Ketua DPRD Konawe, I Made Asmaya, kembali melakukan Inspeksi Mendadak (Sidak) pada Rabu (22/1/2025) setelah mendapati bahwa janji perbaikan fasilitas yang sebelumnya disepakati pihak manajemen tak kunjung membuahkan hasil di lapangan.
Sidak ini bukan yang pertama kalinya dilakukan oleh jajaran pimpinan dewan bersama Komisi III. Namun, berulangnya keluhan masyarakat menjadi indikasi kuat adanya kegagalan pengelolaan fasilitas dasar yang bersifat kronis.

Dalam kunjungannya, I Made Asmaya menemukan kondisi memprihatinkan yang harus ditanggung oleh para pasien rawat inap, mulai dari krisis air bersih di toilet hingga suhu ruangan yang menyengat akibat rusaknya sistem pendingin udara (AC).
“Sebagai wakil rakyat, saya merasa perlu untuk langsung memeriksa kondisi di lapangan.
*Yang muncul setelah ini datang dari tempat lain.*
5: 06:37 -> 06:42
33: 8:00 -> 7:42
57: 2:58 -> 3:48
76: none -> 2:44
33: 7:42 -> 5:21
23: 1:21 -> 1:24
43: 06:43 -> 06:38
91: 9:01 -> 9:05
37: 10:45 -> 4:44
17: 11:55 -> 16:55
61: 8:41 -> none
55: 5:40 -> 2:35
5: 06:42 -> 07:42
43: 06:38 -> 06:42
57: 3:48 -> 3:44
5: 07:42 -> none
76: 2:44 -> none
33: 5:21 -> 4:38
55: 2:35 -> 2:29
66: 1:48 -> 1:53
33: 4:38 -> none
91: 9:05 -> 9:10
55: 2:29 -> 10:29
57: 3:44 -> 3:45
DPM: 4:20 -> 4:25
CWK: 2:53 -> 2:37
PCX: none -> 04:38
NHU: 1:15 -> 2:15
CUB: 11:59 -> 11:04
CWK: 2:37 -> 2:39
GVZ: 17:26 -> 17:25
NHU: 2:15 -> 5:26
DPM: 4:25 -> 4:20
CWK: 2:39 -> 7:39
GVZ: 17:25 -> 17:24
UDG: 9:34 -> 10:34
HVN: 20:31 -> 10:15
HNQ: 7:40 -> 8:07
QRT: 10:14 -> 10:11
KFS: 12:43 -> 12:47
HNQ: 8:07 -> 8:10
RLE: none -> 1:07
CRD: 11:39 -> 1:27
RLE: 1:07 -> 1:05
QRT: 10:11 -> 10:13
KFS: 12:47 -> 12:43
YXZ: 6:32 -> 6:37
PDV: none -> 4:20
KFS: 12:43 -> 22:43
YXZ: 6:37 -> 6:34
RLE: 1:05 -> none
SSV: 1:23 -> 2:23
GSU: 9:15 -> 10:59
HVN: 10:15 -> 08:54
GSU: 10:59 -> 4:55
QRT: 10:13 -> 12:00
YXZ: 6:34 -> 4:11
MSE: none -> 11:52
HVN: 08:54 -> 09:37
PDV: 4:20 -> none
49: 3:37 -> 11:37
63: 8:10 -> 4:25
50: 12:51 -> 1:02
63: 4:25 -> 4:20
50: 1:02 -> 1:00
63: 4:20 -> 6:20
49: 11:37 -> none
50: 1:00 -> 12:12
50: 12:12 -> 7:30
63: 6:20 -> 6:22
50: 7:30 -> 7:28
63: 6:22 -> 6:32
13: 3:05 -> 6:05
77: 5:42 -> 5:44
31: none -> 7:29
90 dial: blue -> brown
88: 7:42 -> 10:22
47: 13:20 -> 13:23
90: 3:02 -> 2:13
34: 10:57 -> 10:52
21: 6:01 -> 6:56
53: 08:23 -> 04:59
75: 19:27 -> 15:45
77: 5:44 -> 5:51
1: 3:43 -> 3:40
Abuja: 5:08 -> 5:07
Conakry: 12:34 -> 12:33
Kami menerima banyak keluhan terkait pelayanan rumah sakit, terutama dari pasien yang merasa tidak puas dengan kenyamanan dan fasilitas yang ada. Ini harus segera diperbaiki,” tegas I Made Asmaya saat menyisir ruang-ruang perawatan.

Politisi ini menekankan bahwa masalah teknis seperti air bersih dan suhu ruangan bukan sekadar masalah kenyamanan, melainkan hak dasar pasien yang sangat memengaruhi proses pemulihan.
Pihaknya sangat menyayangkan sikap manajemen RSUD yang terkesan abai terhadap temuan-temuan sidak sebelumnya, padahal pihak rumah sakit telah berkomitmen untuk melakukan pembenahan secara optimal.
Tanpa basa-basi, I Made Asmaya memberikan instruksi keras kepada manajemen RSUD Konawe untuk segera melakukan audit dan perbaikan menyeluruh terhadap seluruh fasilitas teknis.
“Saya meminta agar manajemen RSUD Konawe segera melakukan perbaikan secara menyeluruh, baik itu terkait dengan fasilitas ruangan, AC, hingga air bersih di WC, agar keluhan serupa tidak terulang lagi di masa mendatang,” tambahnya dengan nada kecewa.

Langkah tegas ini diambil DPRD Konawe sebagai upaya terakhir untuk mengembalikan kepercayaan publik terhadap institusi kesehatan milik daerah tersebut.
Legislatif memastikan tidak akan berhenti melakukan pengawasan hingga RSUD Konawe mampu memberikan pelayanan yang layak bagi masyarakat, tanpa dihantui kendala fasilitas dasar yang memalukan.